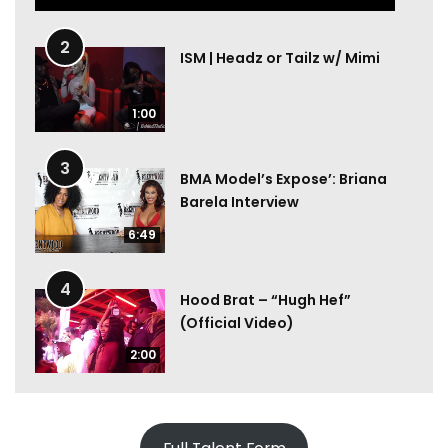
2
ISM | Headz or Tailz w/ Mimi
1:00
3
BMA Model’s Expose’: Briana
Barela Interview
6:49
4
Hood Brat – “Hugh Hef”
(Official Video)
2:00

:::

> REQUIREMENT
Print the line with "ISM | Headz or Tailz w/ Mimi" and every line after it in the entries above, exactly as written. Leave out all other lines.

> YOUR RESPONSE
ISM | Headz or Tailz w/ Mimi
1:00
3
BMA Model’s Expose’: Briana
Barela Interview
6:49
4
Hood Brat – “Hugh Hef”
(Official Video)
2:00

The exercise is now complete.